Transcribe all of the records word for word, please, omitting the pictures.

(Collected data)
━━━━━━
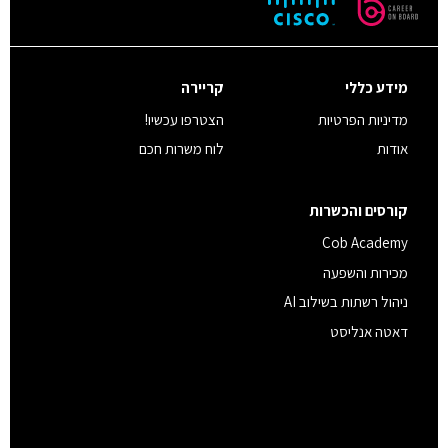
מידע כללי
קריירה
מדיניות הפרטיות
הצטרפו עכשיו!
אודות
לוח משרות חכם
קורסים והכשרות
Cob Academy
מכירות והשפעה
ניהול רשתות בשילוב AI
דאטה אנליסט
━━━━━━
• **Result of the task**
מידע כללי
קריירה
מדיניות הפרטיות
הצטרפו עכשיו!
אודות
לוח משרות חכם
קורסים והכשרות
Cob Academy
מכירות והשפעה
ניהול רשתות בשילוב AI
דאטה אנליסט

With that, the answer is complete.